Dra. Carla Liane N. Dos Santos
Vice-Reitora – UNEB
Uma notícia atroz percorreu os noticiários e redes sociais no dia de hoje dando conta de um ato de violência extrema que tirara a vida de mais uma mulher negra na Bahia. Esta jovem, porém, era muito próxima de nós, graduada do curso de Pedagogia, do Departamento de Educação I, da UNEB. Muitos exclamaram tomados pela surpresa: “Será verdade?”, “Ela era minha aluna”, “Colou grau recentemente”… As manifestações de professores e colegas eram de tristeza, dor, saudade, revolta, impotência.
Movida por um sentimento de indignação e, ao mesmo tempo, solidariedade com os amigos e familiares de Helem Moreira tomei a decisão de escrever este texto. Acredito que há indignações tão profundas que precisam ser expressas de forma a fazer ecoar nossa voz, como um grito de alerta contra o que chamo de supremo desrespeito ao direito humano à vida.
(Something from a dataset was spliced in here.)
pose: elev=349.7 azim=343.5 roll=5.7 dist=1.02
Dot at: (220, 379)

A violência contra a mulher é um fato social no sentido sociológico do termo. De acordo com a ONU, em todo o mundo, uma a cada três mulheres já foi vítima de algum tipo de abuso, espancada, violentada ou assassinada. O ato, geralmente é praticado por companheiros ou ex-companheiros que fazem uso da força para manter ou reforçar o seu poder sobre elas.
A partir da perspectiva de gênero compreendo que esse tipo de violência tem uma singularidade que o diferencia de outros tantos; ocorre em sociedades com características patriarcais como a brasileira e, a despeito de todos os avanços da nossa democracia, tem como mote uma relação hierárquica pautada no entendimento de que a mulher é desigual e subalterna (frágil, pouco racional, incapaz de exercer liderança, necessita de comando) em relação ao homem. Daí o desenvolvimento de mecanismos de controle tanto físico, quanto ideológico sobre a vida – publica e privada – da mulher. A agressão física é a exacerbação desse quadro.
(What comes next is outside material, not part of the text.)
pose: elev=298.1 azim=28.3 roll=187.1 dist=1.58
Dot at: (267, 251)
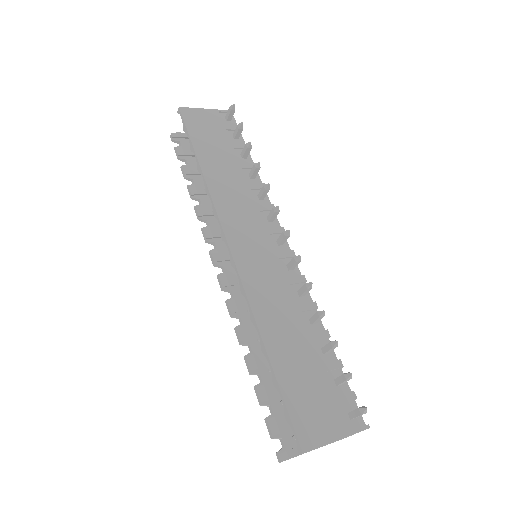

Do ponto de vista da instituição universitária é preciso combater veementemente o discurso da subalternidade feminina e os atos que atentam diariamente contra as mulheres todos os dias. Na própria UNEB, casos de violência contra docentes e estudantes vêm ocorrendo frequentemente e necessitam ser energicamente combatidos; os processos devem ter a devida celeridade, os culpados tem que ser punidos, de forma a criar condições políticas, culturais e até históricas de reconhecimento da legitimidade e gravidade da questão. Toda forma de violência de gênero precisa ser coibida, punida, extinta.
Urge criar um coletivo na UNEB – que nomearia Helem Moreira – para atender mulheres da comunidade acadêmica em situação de violência, ampliando o espaço de diálogo tão necessário e propondo encaminhamentos.
Aqui lembro Lacan em uma célebre frase “Sei o que eu digo, só não sei o que o outro escuta”. Muitas vezes, ouvimos, mas não escutamos, não percebemos a gravidade de alguns relatos, pois estamos culturalmente habituados a entender aquilo como “coisa de mulher mimada”, ou que “em briga de marido e mulher não se mete a colher”. Perpetuamos valores dominantes, reproduzimos o discurso da subalternidade e contribuímos para a violência continuar à sombra, invisível, como fenômeno natural e normal. Estejamos alerta!
Finalizo esta breve reflexão com um trecho do poema de Dora Incontri que dedico a todas as mulheres, em especial e respeitosamente a Helem Moreira (in memorian) pela sua vida e pela sua luta, um exemplo para nós.
(…) Ó terna guerreira, eterna na lida/ não mais quero à beira, calada, escondida. Não mais acuada./ Homens, sois filhos, sois pais, sois irmãos/ Por que não limpais, Enfim vossas mãos?/ Por que não partilhais, iguais condições? / Por que não espalhais, honestos corações! Mulheres, não rompamos, nossas mãos unidas/ E sempre as estendamos/ Às irmãs mais feridas! /Homens e mulheres/ Um mundo mais igual/ O respeito natural/ E a liberdade afinal!